## To-do item
Output the entries as they appear, skipping images.

Stored data entries:
________

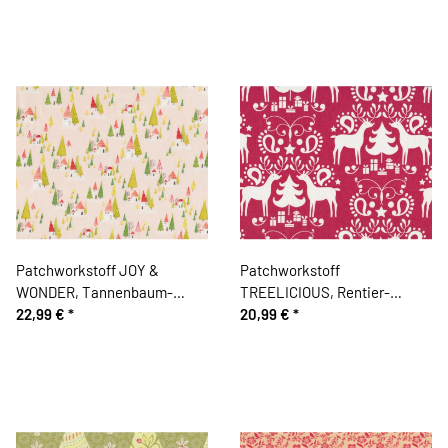
Patchworkstoff JOY &
Patchworkstoff
WONDER, Tannenbaum-
TREELICIOUS, Rentier-
Häuschen, hautfarben, Cori
22,99 €
*
Ornament, pastellrot-weiß
20,99 €
*
Dantini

________

## Solution for this problem
Patchworkstoff JOY &
Patchworkstoff
WONDER, Tannenbaum-
TREELICIOUS, Rentier-
Häuschen, hautfarben, Cori
22,99 €
*
Ornament, pastellrot-weiß
20,99 €
*
Dantini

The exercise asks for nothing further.